Era il mese di settembre del 2008 quando la Lehman Brothers implose scatenando la più feroce crisi economica dopo quella del ’27. Da quel momento, per ben 7 anni, negli Usa i tassi Fed Funds, indicatori del costo del denaro, sono stati equiparati a zero dalla Federal Reserve System – comunemente chiamata Fed – la Banca Centrale Americana.
Adesso, dopo un tempo che è sembrato infinito, durante il quale ci si e’ aggirati intorno allo 0 – 0.25%, è stato deciso un flebile rialzo tra lo 0,25 % e lo 0,50 % insieme al rialzo del tasso di sconto su un range dallo 0.75 % all’1 %.
E’ indubbiamente un nuovo inizio, il segnale di una ripresa per il quale si e’ molto combattuto. L’uscita dal tunnel, per quanto a piccoli passi, viene vissuta con prudenza ma con idee chiare: sono previste quattro mosse a rialzo e il raggiungimento di un tetto del + 1,375 % entro dicembre 2016. Per il 2017 e’ previsto un + 2.625 %, mentre per l’anno 2018 si tende al + 3,375 % con i tassi di lungo periodo in pieno rilancio sul + 3,5 %.

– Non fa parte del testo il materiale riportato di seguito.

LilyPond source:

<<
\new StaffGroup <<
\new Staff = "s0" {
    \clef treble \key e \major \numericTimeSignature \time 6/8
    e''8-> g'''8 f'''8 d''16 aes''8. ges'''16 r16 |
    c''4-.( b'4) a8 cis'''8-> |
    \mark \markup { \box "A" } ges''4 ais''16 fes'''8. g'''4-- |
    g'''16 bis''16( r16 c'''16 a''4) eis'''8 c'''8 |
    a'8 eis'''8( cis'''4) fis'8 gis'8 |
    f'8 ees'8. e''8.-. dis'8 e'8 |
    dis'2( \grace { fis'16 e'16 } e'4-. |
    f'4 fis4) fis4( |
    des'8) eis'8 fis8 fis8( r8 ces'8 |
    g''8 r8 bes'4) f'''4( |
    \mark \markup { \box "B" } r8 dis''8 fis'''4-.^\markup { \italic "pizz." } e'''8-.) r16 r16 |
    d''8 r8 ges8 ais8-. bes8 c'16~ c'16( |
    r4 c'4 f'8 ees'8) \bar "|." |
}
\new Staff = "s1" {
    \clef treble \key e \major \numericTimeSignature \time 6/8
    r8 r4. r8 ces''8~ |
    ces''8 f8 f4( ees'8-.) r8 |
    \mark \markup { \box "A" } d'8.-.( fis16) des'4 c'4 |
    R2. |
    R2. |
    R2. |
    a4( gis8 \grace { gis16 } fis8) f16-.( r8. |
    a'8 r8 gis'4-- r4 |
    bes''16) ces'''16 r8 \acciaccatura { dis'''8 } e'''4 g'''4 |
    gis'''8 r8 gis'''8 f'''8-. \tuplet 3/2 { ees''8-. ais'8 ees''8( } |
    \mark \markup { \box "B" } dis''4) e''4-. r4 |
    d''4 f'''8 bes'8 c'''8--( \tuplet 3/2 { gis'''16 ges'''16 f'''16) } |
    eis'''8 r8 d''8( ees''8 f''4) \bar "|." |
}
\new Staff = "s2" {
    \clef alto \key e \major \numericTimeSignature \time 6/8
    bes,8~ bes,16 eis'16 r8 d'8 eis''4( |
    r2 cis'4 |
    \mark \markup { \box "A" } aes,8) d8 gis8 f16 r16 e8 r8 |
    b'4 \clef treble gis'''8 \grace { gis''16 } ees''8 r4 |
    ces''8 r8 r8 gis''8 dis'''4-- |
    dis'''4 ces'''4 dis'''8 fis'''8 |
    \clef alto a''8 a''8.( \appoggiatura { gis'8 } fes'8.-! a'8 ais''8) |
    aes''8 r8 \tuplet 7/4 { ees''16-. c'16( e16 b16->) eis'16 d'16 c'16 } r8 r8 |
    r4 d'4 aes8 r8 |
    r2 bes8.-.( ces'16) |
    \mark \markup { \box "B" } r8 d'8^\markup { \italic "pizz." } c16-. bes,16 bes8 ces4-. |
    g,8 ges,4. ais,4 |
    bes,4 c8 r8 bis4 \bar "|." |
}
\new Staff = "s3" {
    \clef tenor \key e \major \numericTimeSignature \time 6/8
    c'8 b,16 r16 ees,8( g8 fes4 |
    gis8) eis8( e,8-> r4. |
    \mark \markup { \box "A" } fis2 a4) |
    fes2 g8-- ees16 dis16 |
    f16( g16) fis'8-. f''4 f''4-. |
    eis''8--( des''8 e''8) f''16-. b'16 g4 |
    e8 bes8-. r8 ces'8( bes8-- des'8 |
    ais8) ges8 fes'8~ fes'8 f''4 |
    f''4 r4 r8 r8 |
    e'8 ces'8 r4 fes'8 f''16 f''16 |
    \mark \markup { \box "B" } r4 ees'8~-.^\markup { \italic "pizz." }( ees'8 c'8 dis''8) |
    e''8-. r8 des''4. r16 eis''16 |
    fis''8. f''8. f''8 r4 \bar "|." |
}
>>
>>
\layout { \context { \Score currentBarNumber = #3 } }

Ovviamente dopo cio’, non poteva evitarsi un contraccolpo di rilievo: l’euro si ritrova in perdita nei confronti del dollaro al di sotto di un valore di cambio di 1,09. Per ora la reazione per tutti i mercati è simile allo scuotersi da un torpore radicato per anni: il Ftse Mib, l’indice azionario di Piazza Affari, registra rialzi del + 2 % , mentre la Borsa di Tokyo viaggia sul + 1.6 % . Wall Street vede il Dow Jones intorno al + 1.28 % con il Nasdaq che procede verso il + 1.52 %. Occhi puntati quindi sui rialzi Fed e su cosa cambiera’ prossimamente nel panorama dell’assetto monetario internazionale.